Rebelote en septembre 2020, en pleine crise du Covid-19. Tout sourire, Emmanuel Macron se rend dans une école marseillaise le jour de la rentrée, aux côtés de Jean-Michel Blanquer avant donc de lancer l'Acte 1 de "Marseille en grand".
Lors de la campagne présidentielle de 2022, Emmanuel Macron tient son seul grand meeting de campagne de l'entre-deux-tours depuis le jardin du Pharo. Le lieu se veut époustouflant entre la mer d'un côté et la Bonne-Mère de l'autre, la cathédrale emblème.
"Macron adore se mettre en scène avec la carte postale de Marseille, son soleil, une sorte de bouffée d'oxygène. Et quand il vient, il adore faire comme dans Plus Belle la vie", estime d'ailleurs la sénatrice Valérie Boyer (LR), ex-adjointe à la mairie.

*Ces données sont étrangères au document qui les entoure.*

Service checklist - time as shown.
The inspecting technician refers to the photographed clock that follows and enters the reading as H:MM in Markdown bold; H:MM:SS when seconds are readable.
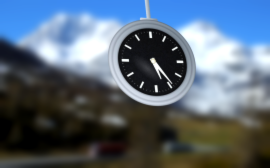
**5:24**
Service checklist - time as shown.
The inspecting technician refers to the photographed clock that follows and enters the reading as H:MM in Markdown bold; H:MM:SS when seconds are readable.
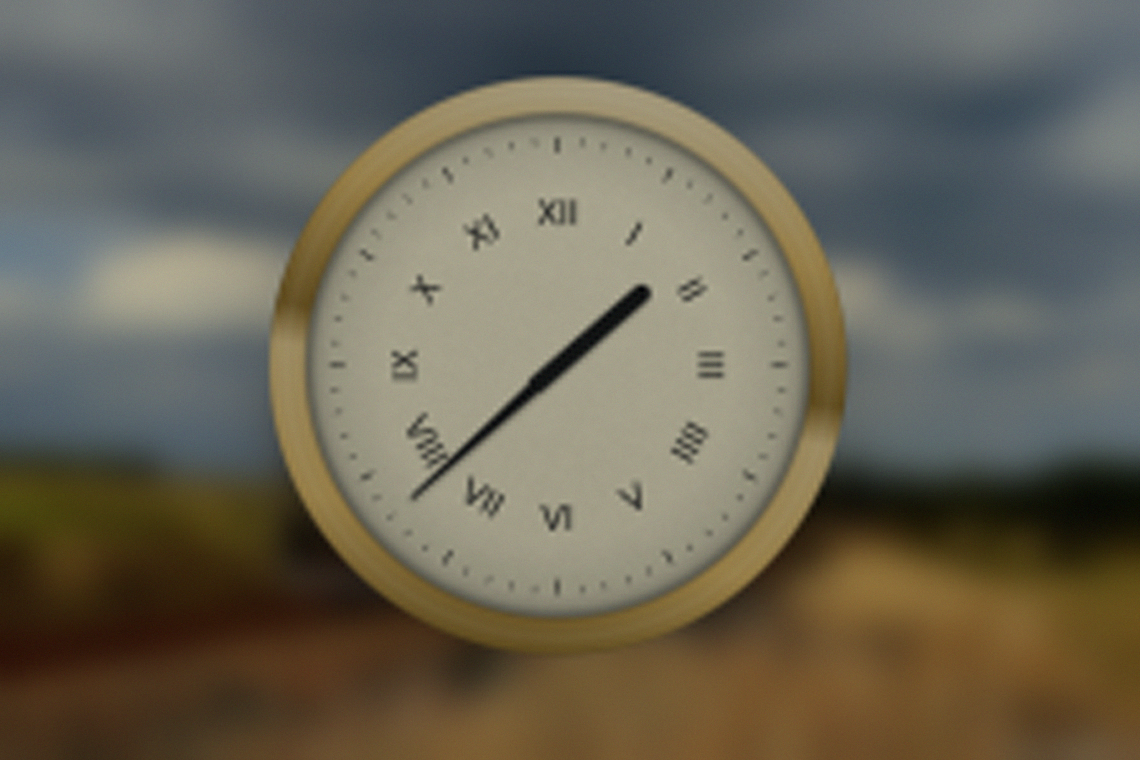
**1:38**
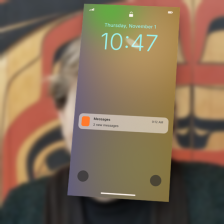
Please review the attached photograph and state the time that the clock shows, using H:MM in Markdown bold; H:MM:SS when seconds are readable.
**10:47**
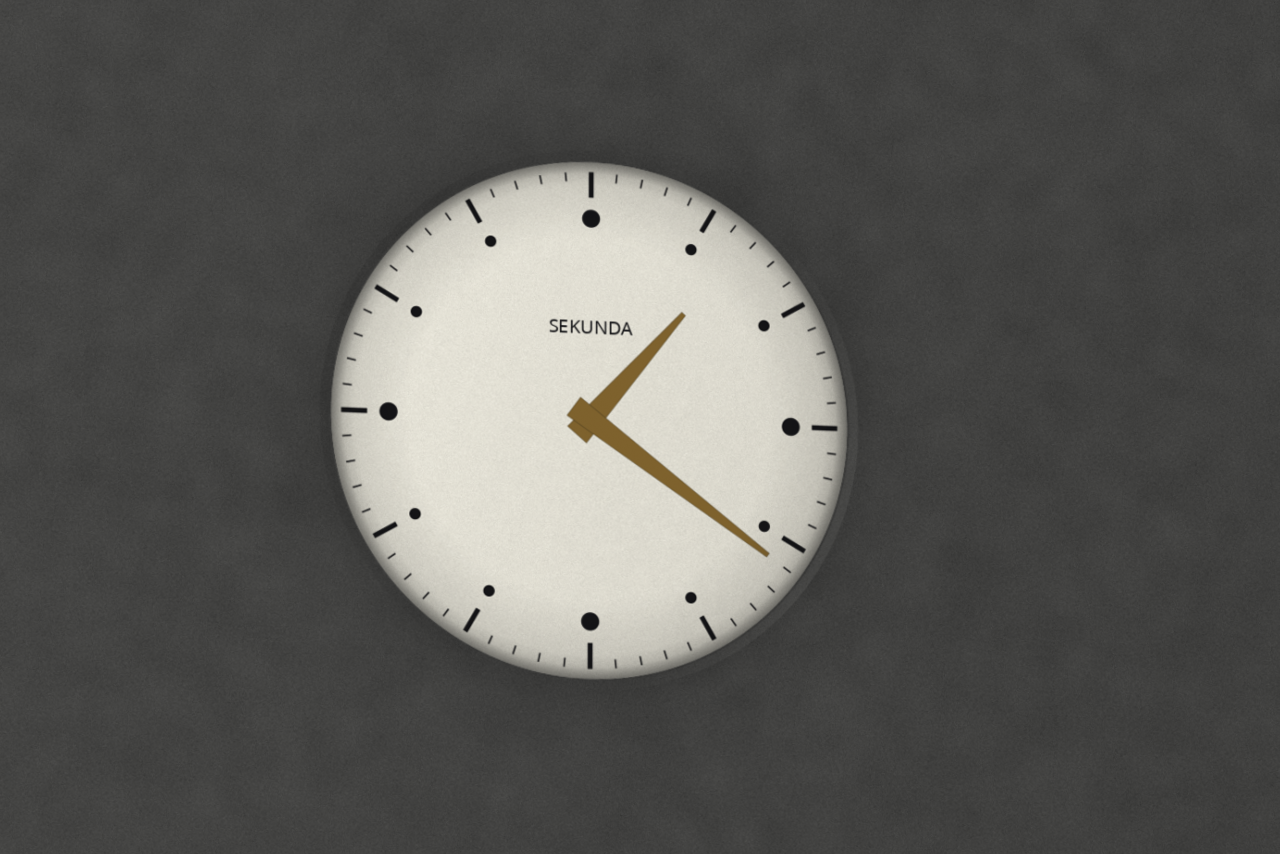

En tout, le président n'est pas venu moins de onze de fois dans la préfecture des Bouches-du-Rhône. Et le calcul politique n'est jamais très loin. Le chef de l'État voit ainsi en Marseille "une petite France" et un "laboratoire extraordinaire pour révéler ce qu'on peut faire au niveau national", comme il l'a confié à La Provence.
Avec un exemple: la question des écoles dont la vétusté des bâtiments est régulièrement pointée du doigt. Sous l'égide d'Emmanuel Macron, 59 établissements de la ville se sont lancés à la rentrée dernière pour mener un projet pédagogique sur mesure avec une enveloppe pour acheter du matériel, payer des intervenants et recruter directement leurs professeurs.
Manifestement satisfait des premiers résultats, le président avait annoncé vouloir "généraliser" cette expérimentation à toute la France lors de sa visite avec Pap NDiaye lors de la dernière rentrée scolaire.
"Il y a beaucoup de freins à Marseille et il y a le risque que si ça ne marche pas ici, on se dise que ça ne marchera pas ailleurs", met cependant en garde un député macroniste du cru.
"Mais les écoles marseillaises sont tellement en difficulté que d'une certaine façon, beaucoup sont prêts à tout essayer. L'expérimentation qu'on fait chez nous, je doute qu'on aurait pu le faire ailleurs aussi vite", ajoute ce parlementaire.
Bien conscient du diagnostic, Emmanuel a d'ailleurs déjà mis en garde en amont de sa visite auprès de La Provence. L'acte 2 de "Marseille en grand" "doit aller encore plus vite", appelant les élus locaux, sans les citer, à arrêter de "commenter" et à "se mettre au rythme".
Il faut dire que le marigot marseillais n'a rien d'évident pour le chef de l'État. Le maire socialiste de la ville, Benoît Payan, est à la tête d'un des territoires les plus endettés de France. Avec la métropole, le département et la région, tous de droite ou Macron-compatible, l'édile est particulièrement isolé.
Autant dire que la main tendue du président est une aubaine pour l'élu marseillais, bien décidé à redresser la ville, après des années d'une gestion très contestée sous Jean-Claude Gaudin.
"On a une relation plutôt saine. On n’est pas d’accord au niveau national, mais on a une affection commune pour cette ville", affichait d'ailleurs Benoît Payan la semaine dernière dans la presse régionale.
"Payan sait que Macron et son plan sont une grande chance pour la ville mais vous avez de telles bisbilles politiques entre les différentes strates de décision que tout prend un temps fou et ça, ça agace beaucoup le président", reconnaît un élu local marseillais.
L'arrivée de plusieurs proches de l'Élysée n'est d'ailleurs pas passée inaperçue ces derniers temps, de l'ex-ministre de l'Intérieur, Christophe Castaner, désormais président du Grand port de la ville, à l'ancien directeur de cabinet de Brigitte Macron, Pierre-Olivier Costa, devenu numéro 1 du Mucem.
Du côté des habitants eux-mêmes, l'idylle avec Emmanuel Macron est moins claire. Au premier tour de la présidentielle, le locataire de l'Élysée est arrivé loin derrière Jean-Luc Mélenchon et Marine Le Pen.